Problem to solve:
Summarize the grant description about TiLT in two sentences.

Source document:
□ □ □ □ □
TiLT [Taos Initiative for Life Together]

Taos, NM
$14,750 was awarded to TiLT to design and implement “Watershed Way” workshops  and skill sessions, specifically promoted to residents of northern NM who deal with injustice, prejudice, and minimal opportunities due to gender, poverty, race, class, rural location, and lack of available, stable jobs. To maximize access and availability to women and men coming from all walks of life, childcare will be provided. Participants can come to one or all of 60+ workshops and events. “These workshops and events are designed to bring dignity back to our home places, to local materials and local traditions, local skills and local lifeways, and to ourselves. They are designed to remind us that the “kingdom of God is within reach,” that our watershed is abundant, that what we have is enough, that what we need is already here, that what surrounds us is already good. Part skill building, part infrastructure development, part mental re-framing and part spiritual development.”
□ □ □ □ □
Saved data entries
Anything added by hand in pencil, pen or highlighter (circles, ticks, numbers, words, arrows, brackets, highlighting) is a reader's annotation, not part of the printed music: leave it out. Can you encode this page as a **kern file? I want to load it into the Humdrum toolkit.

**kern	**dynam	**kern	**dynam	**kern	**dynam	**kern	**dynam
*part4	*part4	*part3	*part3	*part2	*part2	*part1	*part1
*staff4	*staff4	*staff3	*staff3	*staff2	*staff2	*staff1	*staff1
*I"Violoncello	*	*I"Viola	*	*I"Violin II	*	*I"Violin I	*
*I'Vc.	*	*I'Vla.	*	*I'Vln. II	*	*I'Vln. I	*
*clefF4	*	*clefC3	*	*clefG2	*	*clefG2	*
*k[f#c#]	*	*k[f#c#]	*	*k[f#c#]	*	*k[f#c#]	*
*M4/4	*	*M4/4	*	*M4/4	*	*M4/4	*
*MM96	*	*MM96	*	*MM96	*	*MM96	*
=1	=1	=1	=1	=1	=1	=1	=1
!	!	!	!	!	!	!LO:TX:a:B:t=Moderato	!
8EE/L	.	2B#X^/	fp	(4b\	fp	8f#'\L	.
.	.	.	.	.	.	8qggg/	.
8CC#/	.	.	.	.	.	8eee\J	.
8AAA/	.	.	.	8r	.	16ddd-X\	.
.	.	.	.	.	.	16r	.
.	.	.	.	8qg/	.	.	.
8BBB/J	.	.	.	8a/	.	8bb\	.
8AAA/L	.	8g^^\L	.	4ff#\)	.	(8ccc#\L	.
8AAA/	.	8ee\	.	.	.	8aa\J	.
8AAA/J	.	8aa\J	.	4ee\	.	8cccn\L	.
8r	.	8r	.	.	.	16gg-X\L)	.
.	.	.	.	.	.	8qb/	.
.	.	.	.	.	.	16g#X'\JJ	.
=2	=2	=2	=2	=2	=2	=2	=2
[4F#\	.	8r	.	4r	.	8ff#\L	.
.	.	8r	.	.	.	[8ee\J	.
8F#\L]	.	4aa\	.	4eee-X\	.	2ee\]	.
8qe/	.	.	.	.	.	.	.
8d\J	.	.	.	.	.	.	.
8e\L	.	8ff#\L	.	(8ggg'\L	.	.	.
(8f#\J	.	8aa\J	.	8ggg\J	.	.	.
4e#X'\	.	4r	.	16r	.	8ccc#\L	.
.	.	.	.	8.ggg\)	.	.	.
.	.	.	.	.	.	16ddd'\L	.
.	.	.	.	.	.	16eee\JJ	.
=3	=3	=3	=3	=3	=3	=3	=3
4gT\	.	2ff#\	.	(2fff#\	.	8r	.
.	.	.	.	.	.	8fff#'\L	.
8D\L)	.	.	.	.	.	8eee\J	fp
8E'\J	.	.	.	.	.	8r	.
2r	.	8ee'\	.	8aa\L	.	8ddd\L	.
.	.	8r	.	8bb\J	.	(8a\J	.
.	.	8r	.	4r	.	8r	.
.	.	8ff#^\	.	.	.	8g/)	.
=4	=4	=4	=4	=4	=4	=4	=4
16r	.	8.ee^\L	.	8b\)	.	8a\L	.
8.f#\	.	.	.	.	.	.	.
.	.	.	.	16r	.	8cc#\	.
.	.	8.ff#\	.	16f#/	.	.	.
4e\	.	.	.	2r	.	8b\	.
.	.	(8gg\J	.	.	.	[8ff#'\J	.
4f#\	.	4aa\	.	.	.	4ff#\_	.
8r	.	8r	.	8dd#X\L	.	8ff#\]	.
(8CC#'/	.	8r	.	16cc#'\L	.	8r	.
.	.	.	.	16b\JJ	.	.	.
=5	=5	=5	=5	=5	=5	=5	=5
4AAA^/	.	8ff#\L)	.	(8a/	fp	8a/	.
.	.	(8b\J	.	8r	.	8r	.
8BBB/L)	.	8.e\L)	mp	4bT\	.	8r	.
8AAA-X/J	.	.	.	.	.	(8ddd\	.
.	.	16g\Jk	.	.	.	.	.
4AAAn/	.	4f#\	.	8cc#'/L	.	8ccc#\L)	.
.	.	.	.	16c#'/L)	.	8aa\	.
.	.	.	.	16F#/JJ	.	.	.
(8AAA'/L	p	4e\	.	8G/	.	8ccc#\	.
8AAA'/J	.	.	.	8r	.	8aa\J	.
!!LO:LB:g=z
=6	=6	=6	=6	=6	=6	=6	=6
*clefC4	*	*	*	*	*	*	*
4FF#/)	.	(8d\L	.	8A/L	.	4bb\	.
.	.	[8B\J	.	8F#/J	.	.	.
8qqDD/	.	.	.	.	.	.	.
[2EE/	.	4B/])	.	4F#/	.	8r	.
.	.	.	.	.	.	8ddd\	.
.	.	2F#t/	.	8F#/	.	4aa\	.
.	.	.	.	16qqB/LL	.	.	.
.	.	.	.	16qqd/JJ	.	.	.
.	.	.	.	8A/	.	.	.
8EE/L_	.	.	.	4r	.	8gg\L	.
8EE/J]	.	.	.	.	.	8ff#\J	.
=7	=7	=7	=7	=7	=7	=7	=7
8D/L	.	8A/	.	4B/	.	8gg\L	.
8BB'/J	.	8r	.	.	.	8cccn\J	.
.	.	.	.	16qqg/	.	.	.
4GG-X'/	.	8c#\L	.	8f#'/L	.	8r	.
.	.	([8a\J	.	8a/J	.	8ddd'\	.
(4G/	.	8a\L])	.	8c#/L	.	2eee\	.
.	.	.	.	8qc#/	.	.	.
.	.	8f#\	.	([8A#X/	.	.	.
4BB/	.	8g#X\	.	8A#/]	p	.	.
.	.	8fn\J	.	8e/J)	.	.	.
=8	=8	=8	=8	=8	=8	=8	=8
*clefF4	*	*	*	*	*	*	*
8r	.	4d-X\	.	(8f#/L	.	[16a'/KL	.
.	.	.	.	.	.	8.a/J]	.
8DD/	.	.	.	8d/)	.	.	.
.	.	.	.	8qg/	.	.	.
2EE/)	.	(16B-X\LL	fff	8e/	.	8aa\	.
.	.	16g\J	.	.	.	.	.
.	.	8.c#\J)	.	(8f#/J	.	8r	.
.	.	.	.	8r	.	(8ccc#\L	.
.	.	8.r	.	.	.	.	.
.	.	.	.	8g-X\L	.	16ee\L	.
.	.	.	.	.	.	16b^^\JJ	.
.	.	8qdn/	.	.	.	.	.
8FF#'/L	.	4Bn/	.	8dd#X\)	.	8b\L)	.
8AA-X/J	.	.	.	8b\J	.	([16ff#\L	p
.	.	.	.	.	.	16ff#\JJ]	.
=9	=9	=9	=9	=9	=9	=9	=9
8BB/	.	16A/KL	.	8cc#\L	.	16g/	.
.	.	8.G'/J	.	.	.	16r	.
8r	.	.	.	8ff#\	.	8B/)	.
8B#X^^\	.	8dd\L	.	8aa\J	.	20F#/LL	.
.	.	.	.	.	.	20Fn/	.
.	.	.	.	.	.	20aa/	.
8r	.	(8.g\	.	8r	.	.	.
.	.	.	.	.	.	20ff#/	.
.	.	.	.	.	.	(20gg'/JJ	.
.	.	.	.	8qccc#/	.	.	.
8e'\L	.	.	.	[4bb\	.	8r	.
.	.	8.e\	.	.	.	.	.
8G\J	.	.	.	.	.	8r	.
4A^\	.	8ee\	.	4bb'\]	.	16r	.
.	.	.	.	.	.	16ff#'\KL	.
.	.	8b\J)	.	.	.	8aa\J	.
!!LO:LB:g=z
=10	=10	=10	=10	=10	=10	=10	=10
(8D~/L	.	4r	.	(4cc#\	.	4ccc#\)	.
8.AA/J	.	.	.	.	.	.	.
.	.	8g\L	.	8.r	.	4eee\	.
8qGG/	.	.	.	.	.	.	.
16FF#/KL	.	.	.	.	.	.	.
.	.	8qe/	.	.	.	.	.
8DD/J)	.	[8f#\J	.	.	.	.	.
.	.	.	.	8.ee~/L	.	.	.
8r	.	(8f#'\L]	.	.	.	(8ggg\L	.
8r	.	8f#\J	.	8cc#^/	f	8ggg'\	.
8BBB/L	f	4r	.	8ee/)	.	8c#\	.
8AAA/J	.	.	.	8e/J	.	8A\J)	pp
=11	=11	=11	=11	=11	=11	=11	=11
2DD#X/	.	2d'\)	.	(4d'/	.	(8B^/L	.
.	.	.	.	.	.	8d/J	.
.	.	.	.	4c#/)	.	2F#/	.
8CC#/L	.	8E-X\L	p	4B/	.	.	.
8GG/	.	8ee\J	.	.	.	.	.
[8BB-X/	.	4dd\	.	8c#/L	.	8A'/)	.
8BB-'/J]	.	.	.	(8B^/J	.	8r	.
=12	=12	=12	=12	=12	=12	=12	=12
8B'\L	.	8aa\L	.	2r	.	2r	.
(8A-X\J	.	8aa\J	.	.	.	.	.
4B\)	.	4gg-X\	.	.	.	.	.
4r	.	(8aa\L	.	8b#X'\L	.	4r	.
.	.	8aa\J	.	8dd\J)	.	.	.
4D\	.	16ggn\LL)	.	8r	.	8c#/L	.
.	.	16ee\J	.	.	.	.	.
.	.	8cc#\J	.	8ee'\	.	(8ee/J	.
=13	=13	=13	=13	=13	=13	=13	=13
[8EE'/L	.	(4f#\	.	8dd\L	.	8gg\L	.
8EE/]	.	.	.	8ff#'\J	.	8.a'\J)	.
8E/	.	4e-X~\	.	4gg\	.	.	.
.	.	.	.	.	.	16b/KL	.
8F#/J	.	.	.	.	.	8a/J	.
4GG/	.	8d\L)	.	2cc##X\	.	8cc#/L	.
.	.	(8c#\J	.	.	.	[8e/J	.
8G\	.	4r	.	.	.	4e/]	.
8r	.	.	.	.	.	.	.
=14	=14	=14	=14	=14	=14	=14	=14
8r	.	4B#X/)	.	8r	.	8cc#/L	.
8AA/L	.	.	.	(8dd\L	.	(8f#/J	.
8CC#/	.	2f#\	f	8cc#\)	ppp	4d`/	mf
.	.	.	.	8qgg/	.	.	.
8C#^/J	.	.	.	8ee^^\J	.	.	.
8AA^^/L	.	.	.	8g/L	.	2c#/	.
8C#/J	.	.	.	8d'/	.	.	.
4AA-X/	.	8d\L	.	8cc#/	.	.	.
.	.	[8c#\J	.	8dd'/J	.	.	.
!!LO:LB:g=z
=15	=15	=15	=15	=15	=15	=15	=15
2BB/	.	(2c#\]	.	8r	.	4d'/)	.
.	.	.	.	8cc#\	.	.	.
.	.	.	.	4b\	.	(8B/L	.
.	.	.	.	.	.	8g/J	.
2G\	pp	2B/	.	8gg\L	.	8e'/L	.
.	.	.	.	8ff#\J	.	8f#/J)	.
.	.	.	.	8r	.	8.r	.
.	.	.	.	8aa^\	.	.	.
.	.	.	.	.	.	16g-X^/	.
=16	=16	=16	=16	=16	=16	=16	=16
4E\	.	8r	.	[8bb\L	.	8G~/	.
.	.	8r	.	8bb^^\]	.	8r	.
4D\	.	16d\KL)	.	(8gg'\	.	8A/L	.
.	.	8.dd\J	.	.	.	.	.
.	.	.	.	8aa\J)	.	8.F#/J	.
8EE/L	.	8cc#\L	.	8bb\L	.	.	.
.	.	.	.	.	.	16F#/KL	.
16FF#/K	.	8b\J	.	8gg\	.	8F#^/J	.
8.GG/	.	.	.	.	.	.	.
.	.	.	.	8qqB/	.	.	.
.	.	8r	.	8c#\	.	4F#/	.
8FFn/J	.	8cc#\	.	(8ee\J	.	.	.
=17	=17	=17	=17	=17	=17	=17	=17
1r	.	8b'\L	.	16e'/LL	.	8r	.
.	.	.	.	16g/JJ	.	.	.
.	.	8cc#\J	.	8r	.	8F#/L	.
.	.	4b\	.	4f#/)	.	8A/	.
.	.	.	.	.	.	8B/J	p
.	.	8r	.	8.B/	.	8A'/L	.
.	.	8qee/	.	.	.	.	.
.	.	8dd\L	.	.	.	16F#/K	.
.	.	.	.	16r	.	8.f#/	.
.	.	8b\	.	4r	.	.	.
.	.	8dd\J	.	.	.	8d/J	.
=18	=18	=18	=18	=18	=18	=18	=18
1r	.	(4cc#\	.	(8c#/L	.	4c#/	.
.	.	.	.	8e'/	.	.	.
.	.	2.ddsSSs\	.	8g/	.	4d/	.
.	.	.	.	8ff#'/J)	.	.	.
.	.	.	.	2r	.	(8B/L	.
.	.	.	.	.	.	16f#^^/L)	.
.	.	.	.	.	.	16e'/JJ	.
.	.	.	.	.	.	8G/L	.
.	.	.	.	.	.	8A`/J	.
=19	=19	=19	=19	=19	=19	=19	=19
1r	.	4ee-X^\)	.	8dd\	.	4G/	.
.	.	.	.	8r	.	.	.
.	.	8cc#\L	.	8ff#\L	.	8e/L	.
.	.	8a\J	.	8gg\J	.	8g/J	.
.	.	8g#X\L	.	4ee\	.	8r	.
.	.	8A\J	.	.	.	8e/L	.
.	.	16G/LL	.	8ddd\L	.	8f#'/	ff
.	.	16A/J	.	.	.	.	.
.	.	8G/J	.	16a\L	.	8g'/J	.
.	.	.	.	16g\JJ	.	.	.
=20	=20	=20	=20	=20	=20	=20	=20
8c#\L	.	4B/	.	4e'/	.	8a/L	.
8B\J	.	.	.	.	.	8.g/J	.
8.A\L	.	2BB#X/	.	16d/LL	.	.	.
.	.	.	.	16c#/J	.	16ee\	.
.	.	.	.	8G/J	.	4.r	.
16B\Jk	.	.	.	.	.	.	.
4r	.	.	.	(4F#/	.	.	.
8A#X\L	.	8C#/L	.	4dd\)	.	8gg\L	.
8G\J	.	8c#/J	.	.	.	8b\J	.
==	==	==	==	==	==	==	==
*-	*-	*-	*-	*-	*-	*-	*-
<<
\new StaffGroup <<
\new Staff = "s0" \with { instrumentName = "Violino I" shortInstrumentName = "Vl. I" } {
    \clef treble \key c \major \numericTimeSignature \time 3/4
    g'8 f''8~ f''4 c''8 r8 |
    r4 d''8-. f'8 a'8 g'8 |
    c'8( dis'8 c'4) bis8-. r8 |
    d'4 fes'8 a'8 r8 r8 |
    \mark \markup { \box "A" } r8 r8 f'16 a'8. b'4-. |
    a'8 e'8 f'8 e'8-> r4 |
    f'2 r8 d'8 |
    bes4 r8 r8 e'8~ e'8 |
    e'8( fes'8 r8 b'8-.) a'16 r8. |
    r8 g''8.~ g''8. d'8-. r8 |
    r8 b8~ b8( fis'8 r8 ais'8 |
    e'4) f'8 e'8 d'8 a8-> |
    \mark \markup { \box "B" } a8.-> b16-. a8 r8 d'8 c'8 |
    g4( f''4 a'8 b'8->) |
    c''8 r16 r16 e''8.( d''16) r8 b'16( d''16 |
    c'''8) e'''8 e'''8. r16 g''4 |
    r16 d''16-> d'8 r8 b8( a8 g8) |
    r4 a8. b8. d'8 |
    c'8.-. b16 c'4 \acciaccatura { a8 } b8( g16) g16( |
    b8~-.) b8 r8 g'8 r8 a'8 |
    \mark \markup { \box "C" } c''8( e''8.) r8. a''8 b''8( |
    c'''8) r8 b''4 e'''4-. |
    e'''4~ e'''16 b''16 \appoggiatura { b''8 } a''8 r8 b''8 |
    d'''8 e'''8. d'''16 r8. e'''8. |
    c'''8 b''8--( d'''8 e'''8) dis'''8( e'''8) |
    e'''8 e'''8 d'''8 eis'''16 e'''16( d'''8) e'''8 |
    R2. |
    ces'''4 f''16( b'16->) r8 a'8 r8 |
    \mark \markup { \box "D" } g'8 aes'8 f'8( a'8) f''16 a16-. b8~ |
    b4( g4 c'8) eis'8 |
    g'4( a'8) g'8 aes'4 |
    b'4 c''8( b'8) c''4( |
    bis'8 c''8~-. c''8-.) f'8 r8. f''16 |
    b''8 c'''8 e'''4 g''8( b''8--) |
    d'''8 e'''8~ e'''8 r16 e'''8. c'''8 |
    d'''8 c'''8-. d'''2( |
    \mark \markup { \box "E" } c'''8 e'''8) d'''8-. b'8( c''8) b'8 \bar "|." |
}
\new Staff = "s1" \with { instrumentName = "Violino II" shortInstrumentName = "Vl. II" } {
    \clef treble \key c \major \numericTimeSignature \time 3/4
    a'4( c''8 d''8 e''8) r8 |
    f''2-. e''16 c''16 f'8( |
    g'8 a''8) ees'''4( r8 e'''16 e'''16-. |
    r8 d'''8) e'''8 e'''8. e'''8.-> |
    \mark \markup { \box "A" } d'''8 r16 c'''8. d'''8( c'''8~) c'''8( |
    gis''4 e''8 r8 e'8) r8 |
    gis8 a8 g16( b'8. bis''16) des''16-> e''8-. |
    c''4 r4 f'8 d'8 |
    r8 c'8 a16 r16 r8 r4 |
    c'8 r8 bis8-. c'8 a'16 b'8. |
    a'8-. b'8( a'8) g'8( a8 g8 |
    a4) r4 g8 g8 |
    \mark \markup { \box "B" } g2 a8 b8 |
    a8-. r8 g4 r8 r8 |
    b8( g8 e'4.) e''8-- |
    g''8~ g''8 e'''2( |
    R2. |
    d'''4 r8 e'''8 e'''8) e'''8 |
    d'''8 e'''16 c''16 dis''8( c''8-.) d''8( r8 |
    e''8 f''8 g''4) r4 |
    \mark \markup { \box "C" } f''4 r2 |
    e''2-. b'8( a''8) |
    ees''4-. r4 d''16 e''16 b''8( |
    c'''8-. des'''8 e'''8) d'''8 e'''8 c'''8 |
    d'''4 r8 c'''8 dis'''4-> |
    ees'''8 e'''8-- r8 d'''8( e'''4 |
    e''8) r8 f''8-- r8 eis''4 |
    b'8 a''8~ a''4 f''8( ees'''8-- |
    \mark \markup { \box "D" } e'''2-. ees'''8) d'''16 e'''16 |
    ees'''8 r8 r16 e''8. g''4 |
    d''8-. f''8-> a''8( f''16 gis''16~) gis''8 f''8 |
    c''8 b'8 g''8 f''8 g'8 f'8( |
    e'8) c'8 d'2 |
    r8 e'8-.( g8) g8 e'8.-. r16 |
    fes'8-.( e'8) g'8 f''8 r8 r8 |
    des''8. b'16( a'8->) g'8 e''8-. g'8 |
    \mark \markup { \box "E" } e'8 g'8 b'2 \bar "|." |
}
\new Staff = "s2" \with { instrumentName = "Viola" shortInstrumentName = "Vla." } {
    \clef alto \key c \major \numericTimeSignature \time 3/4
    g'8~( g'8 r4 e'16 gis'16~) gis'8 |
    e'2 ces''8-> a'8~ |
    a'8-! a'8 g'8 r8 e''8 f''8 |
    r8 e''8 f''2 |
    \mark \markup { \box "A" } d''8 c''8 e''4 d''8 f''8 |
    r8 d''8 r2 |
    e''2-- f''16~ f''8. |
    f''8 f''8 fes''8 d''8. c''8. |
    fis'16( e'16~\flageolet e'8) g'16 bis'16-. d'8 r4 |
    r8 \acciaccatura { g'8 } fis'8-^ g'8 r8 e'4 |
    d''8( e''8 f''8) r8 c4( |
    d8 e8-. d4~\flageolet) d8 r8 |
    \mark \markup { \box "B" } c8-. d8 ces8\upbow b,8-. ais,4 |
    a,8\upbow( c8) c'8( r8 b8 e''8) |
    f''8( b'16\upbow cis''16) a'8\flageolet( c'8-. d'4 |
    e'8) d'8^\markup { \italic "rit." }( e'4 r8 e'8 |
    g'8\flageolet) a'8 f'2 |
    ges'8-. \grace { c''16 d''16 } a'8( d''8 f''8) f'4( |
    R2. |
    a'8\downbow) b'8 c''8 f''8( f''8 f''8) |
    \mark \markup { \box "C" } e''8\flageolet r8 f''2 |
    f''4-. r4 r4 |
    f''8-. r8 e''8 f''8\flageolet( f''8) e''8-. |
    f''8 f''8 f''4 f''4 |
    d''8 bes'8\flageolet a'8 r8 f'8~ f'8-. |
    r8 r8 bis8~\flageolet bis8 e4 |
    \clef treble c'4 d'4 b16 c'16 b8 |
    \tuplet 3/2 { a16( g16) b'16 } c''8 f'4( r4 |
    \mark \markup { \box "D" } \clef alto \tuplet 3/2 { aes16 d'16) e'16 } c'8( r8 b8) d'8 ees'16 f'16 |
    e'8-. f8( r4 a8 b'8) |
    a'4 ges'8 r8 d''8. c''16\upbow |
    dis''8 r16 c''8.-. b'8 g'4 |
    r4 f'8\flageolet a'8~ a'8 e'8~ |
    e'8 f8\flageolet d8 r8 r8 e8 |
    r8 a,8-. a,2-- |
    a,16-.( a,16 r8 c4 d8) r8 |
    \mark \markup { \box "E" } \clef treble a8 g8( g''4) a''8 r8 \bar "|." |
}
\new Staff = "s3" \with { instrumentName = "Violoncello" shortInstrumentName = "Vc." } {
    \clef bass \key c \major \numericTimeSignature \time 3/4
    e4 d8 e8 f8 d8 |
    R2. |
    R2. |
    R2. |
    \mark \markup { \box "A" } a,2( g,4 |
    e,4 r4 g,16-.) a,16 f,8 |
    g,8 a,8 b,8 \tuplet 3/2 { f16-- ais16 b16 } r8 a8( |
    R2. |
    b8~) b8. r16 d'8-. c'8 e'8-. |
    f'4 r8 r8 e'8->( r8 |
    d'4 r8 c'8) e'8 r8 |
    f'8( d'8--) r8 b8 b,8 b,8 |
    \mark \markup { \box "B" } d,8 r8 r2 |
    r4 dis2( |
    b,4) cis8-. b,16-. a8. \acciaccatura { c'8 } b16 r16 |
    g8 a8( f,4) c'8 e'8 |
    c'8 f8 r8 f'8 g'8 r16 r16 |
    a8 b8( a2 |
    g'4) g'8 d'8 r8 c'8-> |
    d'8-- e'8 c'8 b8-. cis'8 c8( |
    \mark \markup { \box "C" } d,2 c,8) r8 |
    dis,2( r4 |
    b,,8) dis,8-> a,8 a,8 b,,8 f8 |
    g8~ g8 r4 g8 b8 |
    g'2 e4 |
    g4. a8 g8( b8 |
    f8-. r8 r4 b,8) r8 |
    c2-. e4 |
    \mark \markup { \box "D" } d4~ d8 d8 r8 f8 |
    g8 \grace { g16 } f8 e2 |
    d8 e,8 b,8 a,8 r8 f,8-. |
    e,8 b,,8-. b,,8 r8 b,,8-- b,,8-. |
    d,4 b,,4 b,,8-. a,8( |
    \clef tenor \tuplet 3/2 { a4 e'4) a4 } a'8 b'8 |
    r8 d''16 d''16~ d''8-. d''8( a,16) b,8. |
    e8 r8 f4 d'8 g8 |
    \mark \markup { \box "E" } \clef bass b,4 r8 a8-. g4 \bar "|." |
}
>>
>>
□ □ □ □ □
The completed task:
TiLT in Taos, NM, was awarded $14,750 to design and implement "Watershed Way" workshops and skill sessions for residents of northern NM who face injustice, prejudice, and minimal opportunities due to gender, poverty, race, class, rural location, and a lack of stable jobs. Childcare will be provided, and participants can attend one or all of more than 60 workshops and events that combine skill building, infrastructure development, mental re-framing, and spiritual development.